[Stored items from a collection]
-*-*-

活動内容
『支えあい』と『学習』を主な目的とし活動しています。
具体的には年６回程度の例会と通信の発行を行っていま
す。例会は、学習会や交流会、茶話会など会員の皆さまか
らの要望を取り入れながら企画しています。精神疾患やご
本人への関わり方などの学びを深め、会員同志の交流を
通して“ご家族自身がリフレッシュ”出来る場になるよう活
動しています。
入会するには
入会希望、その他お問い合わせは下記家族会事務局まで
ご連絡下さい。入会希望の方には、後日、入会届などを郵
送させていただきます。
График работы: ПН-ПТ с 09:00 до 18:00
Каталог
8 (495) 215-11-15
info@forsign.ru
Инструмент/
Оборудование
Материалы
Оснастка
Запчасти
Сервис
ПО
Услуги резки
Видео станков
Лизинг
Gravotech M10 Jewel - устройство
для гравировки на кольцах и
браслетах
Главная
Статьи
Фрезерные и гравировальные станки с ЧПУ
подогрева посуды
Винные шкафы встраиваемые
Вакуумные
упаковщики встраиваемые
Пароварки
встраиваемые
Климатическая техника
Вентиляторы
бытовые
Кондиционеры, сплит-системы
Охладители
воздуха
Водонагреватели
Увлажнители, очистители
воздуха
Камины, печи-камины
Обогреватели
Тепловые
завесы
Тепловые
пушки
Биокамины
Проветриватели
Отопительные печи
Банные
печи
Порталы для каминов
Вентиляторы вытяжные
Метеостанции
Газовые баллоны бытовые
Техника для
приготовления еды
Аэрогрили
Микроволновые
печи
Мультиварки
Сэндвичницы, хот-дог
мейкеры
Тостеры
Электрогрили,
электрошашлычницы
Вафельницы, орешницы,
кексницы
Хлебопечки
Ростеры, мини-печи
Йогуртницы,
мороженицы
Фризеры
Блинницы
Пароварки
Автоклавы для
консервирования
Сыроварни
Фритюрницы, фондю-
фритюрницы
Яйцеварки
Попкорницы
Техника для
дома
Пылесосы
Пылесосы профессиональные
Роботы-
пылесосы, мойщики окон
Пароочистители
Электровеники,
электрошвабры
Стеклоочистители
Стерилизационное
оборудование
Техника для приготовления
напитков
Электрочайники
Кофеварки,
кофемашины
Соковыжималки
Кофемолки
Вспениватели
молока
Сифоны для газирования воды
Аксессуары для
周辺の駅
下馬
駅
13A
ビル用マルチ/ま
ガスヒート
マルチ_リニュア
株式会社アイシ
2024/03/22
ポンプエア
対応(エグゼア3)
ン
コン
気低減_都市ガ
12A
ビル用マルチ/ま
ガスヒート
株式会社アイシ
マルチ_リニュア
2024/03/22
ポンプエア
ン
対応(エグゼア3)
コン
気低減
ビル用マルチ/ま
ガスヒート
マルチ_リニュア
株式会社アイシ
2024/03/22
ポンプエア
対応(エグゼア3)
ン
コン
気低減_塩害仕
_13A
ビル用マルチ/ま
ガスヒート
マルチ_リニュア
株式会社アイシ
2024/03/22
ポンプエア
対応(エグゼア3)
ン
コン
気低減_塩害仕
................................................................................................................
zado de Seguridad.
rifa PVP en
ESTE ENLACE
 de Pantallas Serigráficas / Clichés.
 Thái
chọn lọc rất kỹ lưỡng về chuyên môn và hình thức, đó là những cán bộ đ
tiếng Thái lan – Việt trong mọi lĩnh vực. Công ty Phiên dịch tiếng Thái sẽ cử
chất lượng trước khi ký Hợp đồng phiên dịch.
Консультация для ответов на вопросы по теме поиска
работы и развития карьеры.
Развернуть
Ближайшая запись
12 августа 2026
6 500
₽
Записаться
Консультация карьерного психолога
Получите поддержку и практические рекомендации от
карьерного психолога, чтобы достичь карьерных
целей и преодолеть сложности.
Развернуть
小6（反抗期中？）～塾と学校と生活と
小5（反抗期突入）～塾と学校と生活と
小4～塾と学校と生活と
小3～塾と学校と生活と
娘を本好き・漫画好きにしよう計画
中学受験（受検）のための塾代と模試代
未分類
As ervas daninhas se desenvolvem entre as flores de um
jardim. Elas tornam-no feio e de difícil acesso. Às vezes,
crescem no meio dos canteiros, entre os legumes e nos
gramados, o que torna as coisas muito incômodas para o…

-*-*-

What the task requires —
Transcribe the items verbatim, starting with their first line and continuing through the line that contains "Мультиварки".

Completed exercise —
活動内容
『支えあい』と『学習』を主な目的とし活動しています。
具体的には年６回程度の例会と通信の発行を行っていま
す。例会は、学習会や交流会、茶話会など会員の皆さまか
らの要望を取り入れながら企画しています。精神疾患やご
本人への関わり方などの学びを深め、会員同志の交流を
通して“ご家族自身がリフレッシュ”出来る場になるよう活
動しています。
入会するには
入会希望、その他お問い合わせは下記家族会事務局まで
ご連絡下さい。入会希望の方には、後日、入会届などを郵
送させていただきます。
График работы: ПН-ПТ с 09:00 до 18:00
Каталог
8 (495) 215-11-15
info@forsign.ru
Инструмент/
Оборудование
Материалы
Оснастка
Запчасти
Сервис
ПО
Услуги резки
Видео станков
Лизинг
Gravotech M10 Jewel - устройство
для гравировки на кольцах и
браслетах
Главная
Статьи
Фрезерные и гравировальные станки с ЧПУ
подогрева посуды
Винные шкафы встраиваемые
Вакуумные
упаковщики встраиваемые
Пароварки
встраиваемые
Климатическая техника
Вентиляторы
бытовые
Кондиционеры, сплит-системы
Охладители
воздуха
Водонагреватели
Увлажнители, очистители
воздуха
Камины, печи-камины
Обогреватели
Тепловые
завесы
Тепловые
пушки
Биокамины
Проветриватели
Отопительные печи
Банные
печи
Порталы для каминов
Вентиляторы вытяжные
Метеостанции
Газовые баллоны бытовые
Техника для
приготовления еды
Аэрогрили
Микроволновые
печи
Мультиварки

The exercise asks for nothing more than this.